- [What you will do] Could you please transcribe the data exactly, without the pictures?
++++ Data segment
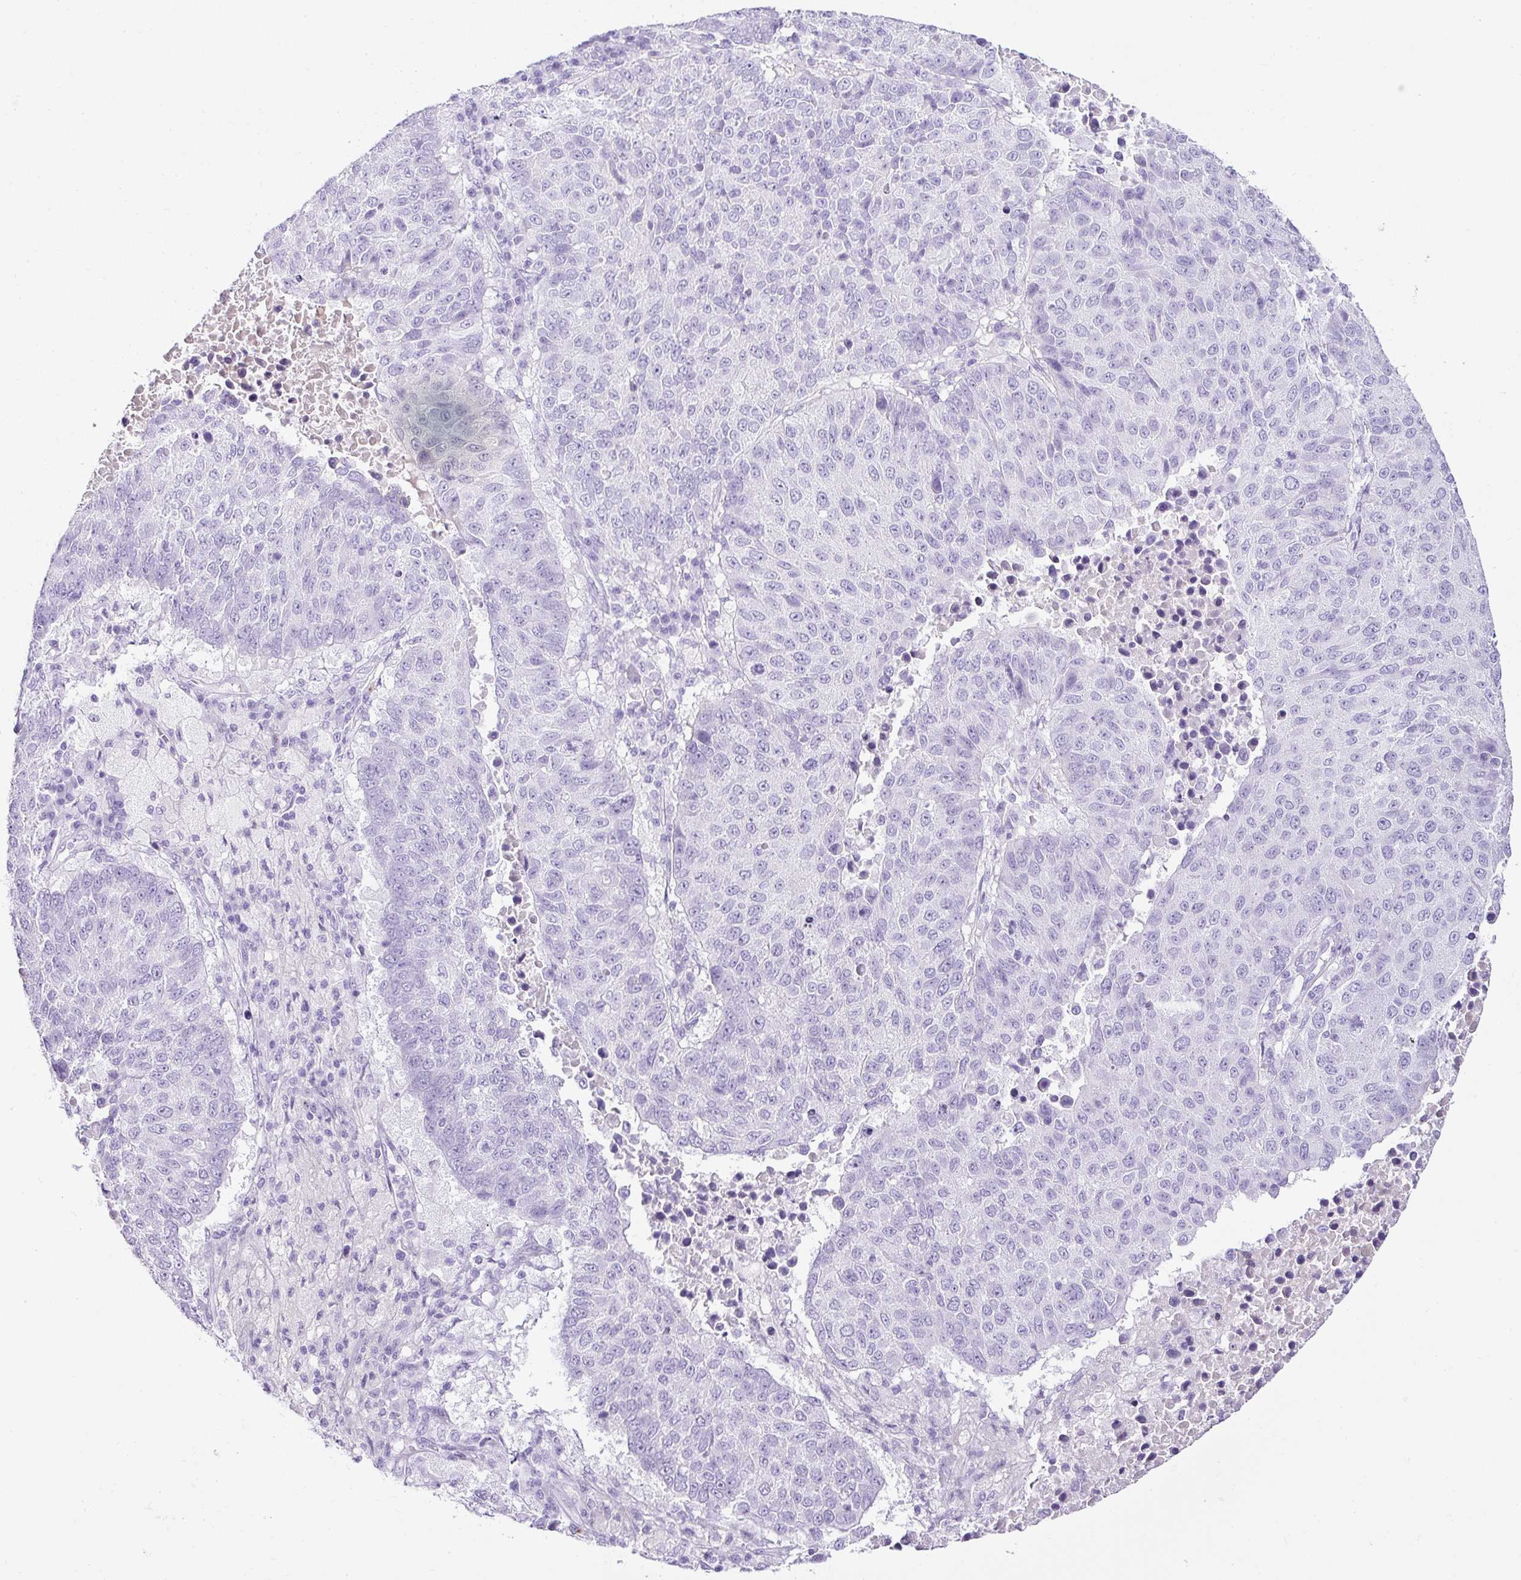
{"staining": {"intensity": "negative", "quantity": "none", "location": "none"}, "tissue": "lung cancer", "cell_type": "Tumor cells", "image_type": "cancer", "snomed": [{"axis": "morphology", "description": "Squamous cell carcinoma, NOS"}, {"axis": "topography", "description": "Lung"}], "caption": "An immunohistochemistry micrograph of lung cancer (squamous cell carcinoma) is shown. There is no staining in tumor cells of lung cancer (squamous cell carcinoma).", "gene": "TMEM200B", "patient": {"sex": "male", "age": 73}}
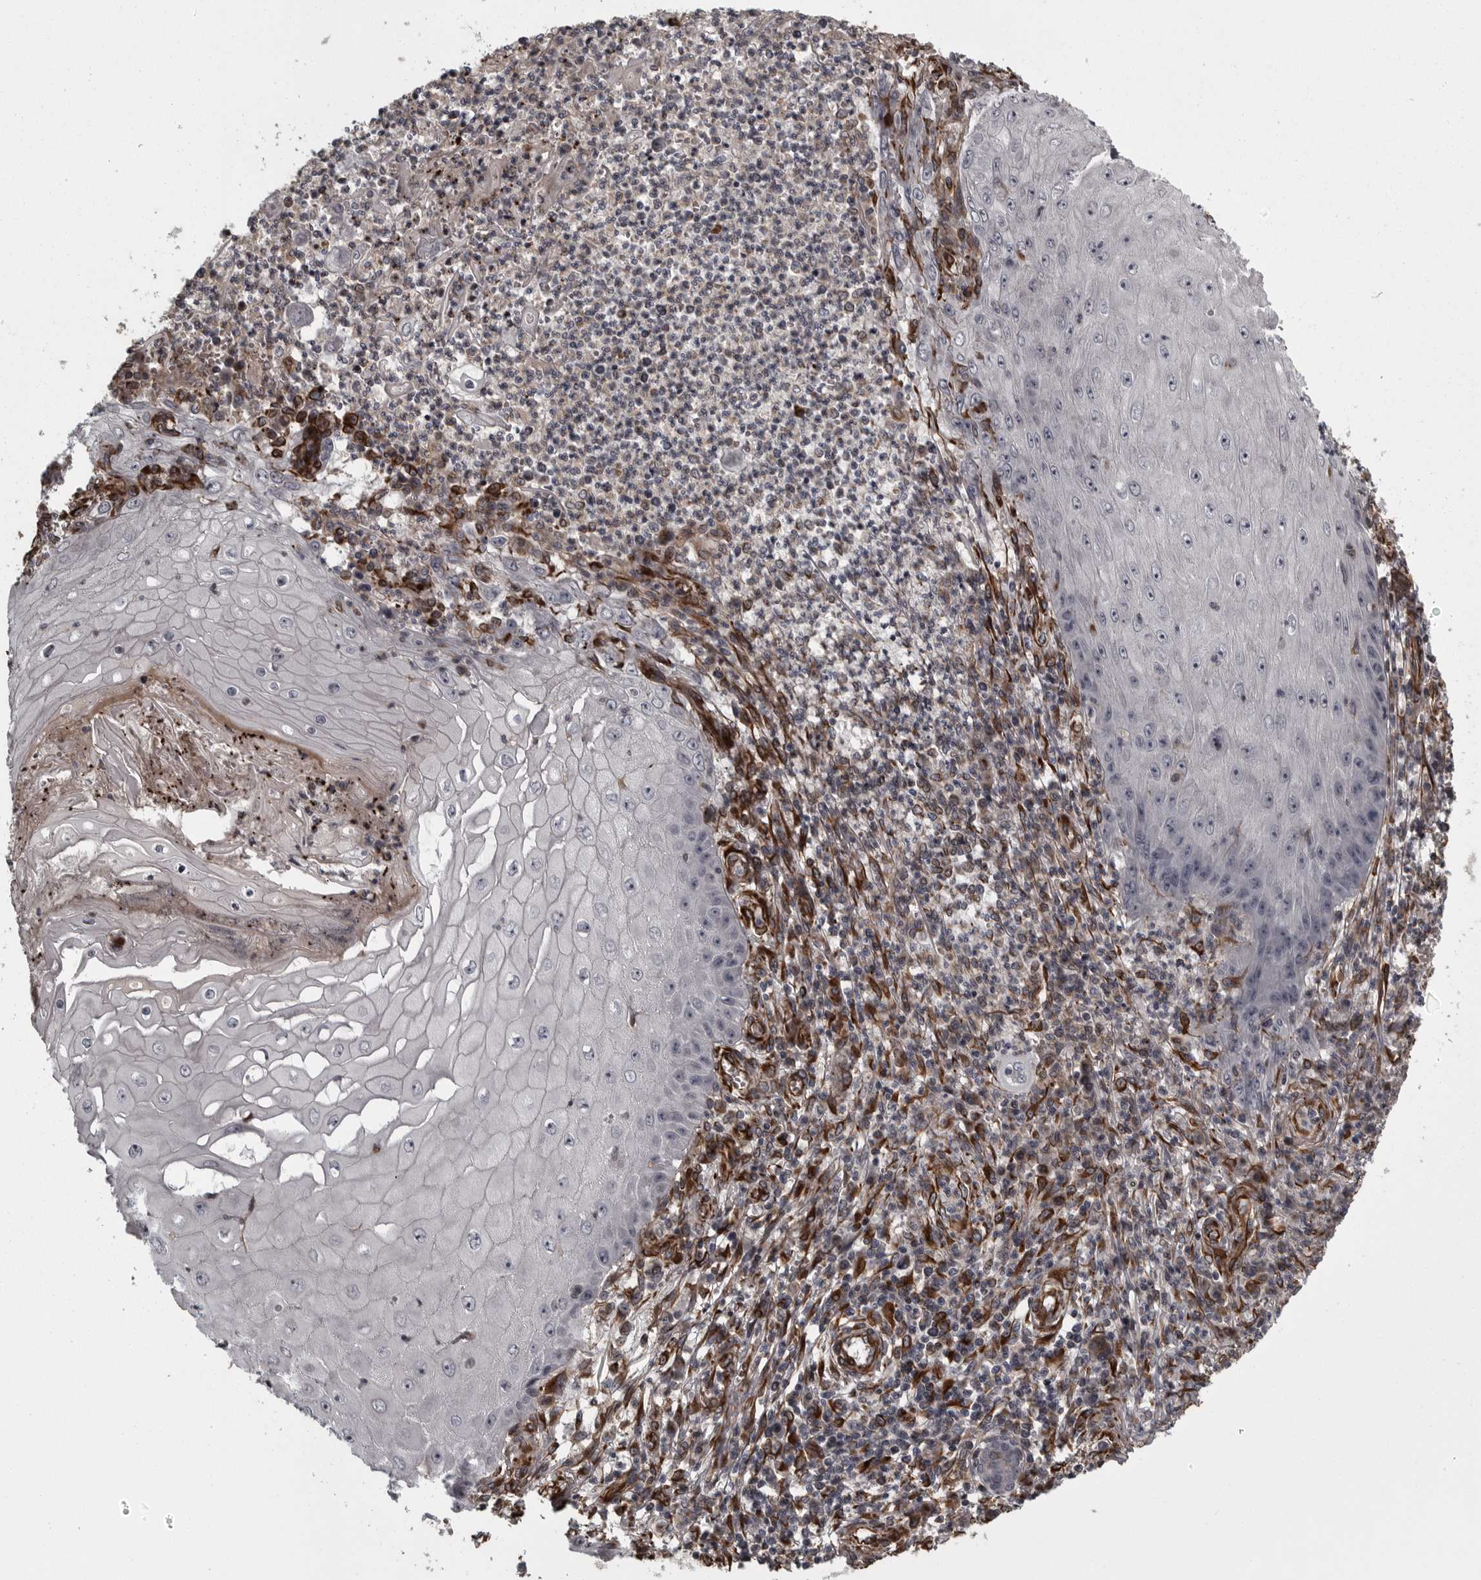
{"staining": {"intensity": "moderate", "quantity": ">75%", "location": "nuclear"}, "tissue": "skin cancer", "cell_type": "Tumor cells", "image_type": "cancer", "snomed": [{"axis": "morphology", "description": "Squamous cell carcinoma, NOS"}, {"axis": "topography", "description": "Skin"}], "caption": "Skin cancer stained for a protein shows moderate nuclear positivity in tumor cells. The protein of interest is stained brown, and the nuclei are stained in blue (DAB (3,3'-diaminobenzidine) IHC with brightfield microscopy, high magnification).", "gene": "FAAP100", "patient": {"sex": "female", "age": 73}}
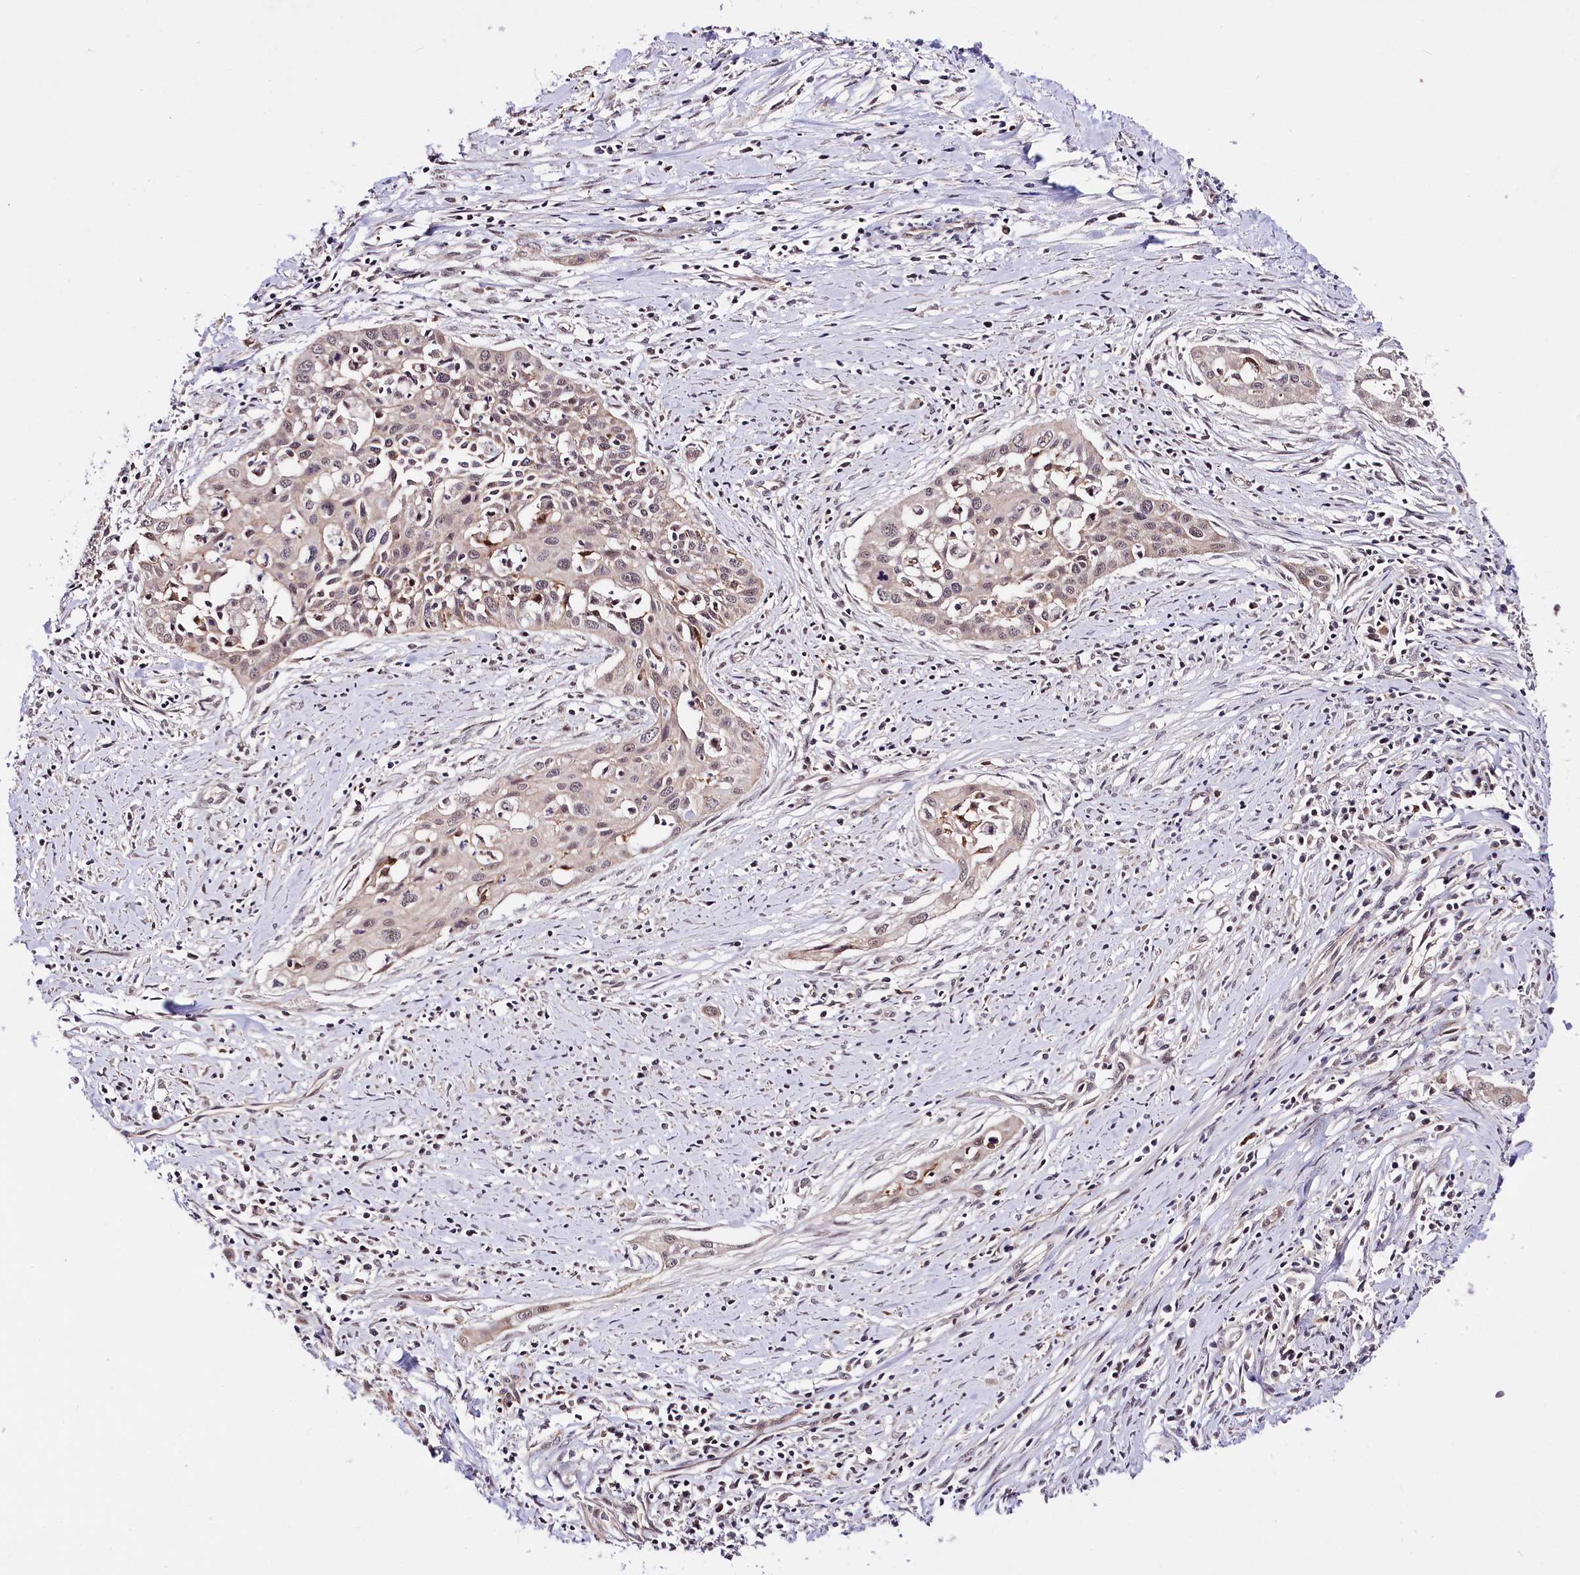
{"staining": {"intensity": "weak", "quantity": "<25%", "location": "nuclear"}, "tissue": "cervical cancer", "cell_type": "Tumor cells", "image_type": "cancer", "snomed": [{"axis": "morphology", "description": "Squamous cell carcinoma, NOS"}, {"axis": "topography", "description": "Cervix"}], "caption": "This is a image of IHC staining of cervical cancer (squamous cell carcinoma), which shows no staining in tumor cells. Nuclei are stained in blue.", "gene": "TAFAZZIN", "patient": {"sex": "female", "age": 34}}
++++++++
- [Answer section]
{"staining": {"intensity": "negative", "quantity": "none", "location": "none"}, "tissue": "lung cancer", "cell_type": "Tumor cells", "image_type": "cancer", "snomed": [{"axis": "morphology", "description": "Squamous cell carcinoma, NOS"}, {"axis": "topography", "description": "Lung"}], "caption": "An immunohistochemistry micrograph of lung cancer (squamous cell carcinoma) is shown. There is no staining in tumor cells of lung cancer (squamous cell carcinoma).", "gene": "TMEM200B", "patient": {"sex": "male", "age": 73}}
{"staining": {"intensity": "moderate", "quantity": ">75%", "location": "nuclear"}, "tissue": "skin cancer", "cell_type": "Tumor cells", "image_type": "cancer", "snomed": [{"axis": "morphology", "description": "Squamous cell carcinoma, NOS"}, {"axis": "topography", "description": "Skin"}], "caption": "Skin cancer stained for a protein shows moderate nuclear positivity in tumor cells. The protein of interest is stained brown, and the nuclei are stained in blue (DAB (3,3'-diaminobenzidine) IHC with brightfield microscopy, high magnification).", "gene": "FAAP100", "patient": {"sex": "female", "age": 73}}
{"staining": {"intensity": "weak", "quantity": "<25%", "location": "nuclear"}, "tissue": "cervical cancer", "cell_type": "Tumor cells", "image_type": "cancer", "snomed": [{"axis": "morphology", "description": "Squamous cell carcinoma, NOS"}, {"axis": "topography", "description": "Cervix"}], "caption": "This is a image of IHC staining of cervical cancer (squamous cell carcinoma), which shows no staining in tumor cells. Nuclei are stained in blue.", "gene": "TAFAZZIN", "patient": {"sex": "female", "age": 34}}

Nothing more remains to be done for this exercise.